«Un’occasione storica», «una svolta», «una ripartenza». Il giorno dopo l’annuncio televisivo di Silvio Berlusconi – l’atteso, da almeno un paio d’anni, ritorno a Forza Italia questa volta si farà -, parlamentari e dirigenti del Pdl riempiono di entusiasmo le scarne cronache politiche del sabato. Eppure è difficile presentare il recupero dell’usato sicuro come una novità. Il Cavaliere, che dopo l’estate aspetta il suo 77esimo compleanno e almeno un paio di passaggi giudiziari decisivi, non vede via d’uscita verso il futuro diversa dalla porta d’ingresso. Può funzionare e in fondo cambierà poco finché le sigle di partito resteranno solo una scritta bianca sotto il suo volto ben conservato. Ma certo più che di ripartenza bisognerebbe parlare di retromarcia, più che di svolta di inversione a U; e se di occasione storica si tratta è quella di una storia già passata venti anni fa.

Il Popolo della libertà, ha garantito venerdì sera in tv Berlusconi e hanno sviluppato ieri diversi berlusconiani, tra i quali colui che ufficialmente del Pdl è il segretario, non sparirà. Resterà come sigla della coalizione destinata a raccogliere gli alleati del centrodestra. Che come si sa non sono mai stati pochi, nel 2001 la caccia alle piccole liste da inserire nel gruppo si fermò solo raggiunta quota tredici. Il modello insomma tornerebbe a essere quello della Casa delle libertà, scaricato nella famosa serata del 18 novembre 2007 quando in piedi sul montante dell’autoblu – da allora chiamato «predellino» – Berlusconi annunciò la nascita del Pdl. Passato alla storia come un «discorso» (in realtà si trattava anche in quel caso di un’intervista alle telecamere) quel celebre sermone conteneva, adesso si può dire, almeno una previsione sbagliata. «Questa nuova creatura – disse il Cavaliere – sarà la protagonista della libertà e della democrazia nei prossimi decenni». Invece si torna indietro. Il tricolore si riprende lo spazio dello scudo bianco e blu. E viene da pensare che il 2014 sarà un altro anno dei mondiali. Si tornerà a tifare Italia di nuovo in (sud)America, come nel 1994. Allora c’erano le elezioni, le prime e vincenti per Berlusconi che evidentemente pensa che ci saranno ancora. Di certo quelle europee.

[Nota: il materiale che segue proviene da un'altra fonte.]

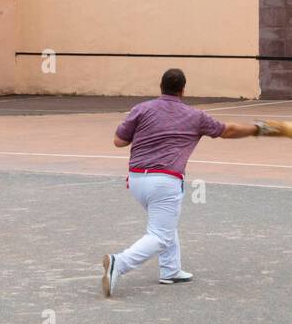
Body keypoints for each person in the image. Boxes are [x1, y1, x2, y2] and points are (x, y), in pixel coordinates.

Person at [101, 68, 263, 296]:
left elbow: (119, 141)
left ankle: (170, 270)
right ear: (183, 90)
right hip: (165, 181)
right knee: (160, 235)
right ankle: (120, 263)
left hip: (137, 180)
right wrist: (258, 129)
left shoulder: (141, 108)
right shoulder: (195, 116)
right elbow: (228, 131)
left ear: (161, 87)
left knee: (164, 223)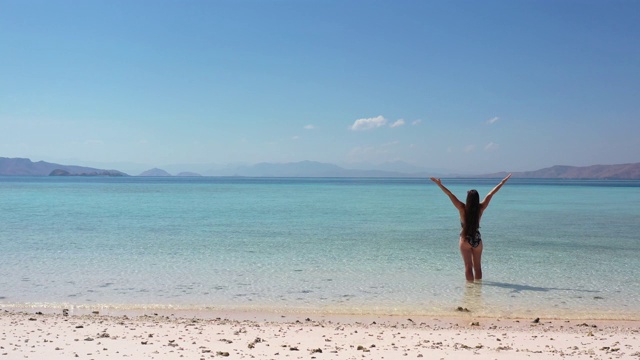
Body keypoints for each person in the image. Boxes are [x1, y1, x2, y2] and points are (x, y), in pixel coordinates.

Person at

La Casa delle libertà, allora. Le foto traslucide dell’epoca, accanto a un Berlusconi con qualche capello in meno, restituiscono la memoria di tre alleati ormai lontani. Fini, Casini, Bossi… Berlusconi è rimasto solo e la compagnia con la quale adesso immagina di riempire la nuova coalizione è quella dei berlusconiani residui. Cioè ancora del suo giro diversamente nominato: qualche stagionato dirigente che non brilla per iniziativa lo ha capito e si sta muovendo per recuperare la sigla di Alleanza nazionale (nel nome, beata innovazione, di Almirante). E così il nuovo Pdl già Cdl non sarà l’occasione per fare ordine nel centrodestra italiano. Perché le falangi berlusconiane resteranno comunque e sempre sotto lo stesso tetto del Cavaliere, dentro Forza Italia. È in quella voliera che continueranno a beccarsi falchi e colombe, ministri del governo Letta e plenipotenziari del partito proponenti la crisi.

E non è detto che questi ultimi non siano presto accontentati, sebbene nelle sue ultime uscite il Cavaliere abbia piuttosto rassicurato palazzo Chigi e il Quirinale. La finestra per evitare a Berlusconi il rischio di trovarsi fuori dal parlamento quando la Cassazione potrebbe decidere sulla sua interdizione quinquennale è però assai vicina, l’imputato al massimo può rischiare le urne a febbraio. Difficile ma non impossibile, considerando che dall’altra parte c’è chi ha cominciato a giocare sul serio con lo stesso obiettivo. È Matteo Renzi che ha mandato a Letta e al Pd un messaggio da Francoforte (intervista alla Faz). Il prossimo segretario del Pd, eletto con le primarie – ha detto – dev’essere anche il candidato premier. Fosse così entro la fine dell’anno il vincitore sarebbe già in campagna elettorale. Purtroppo per Letta che, dice il sindaco di Firenze, «è un amico, ma i piccoli passi non bastano».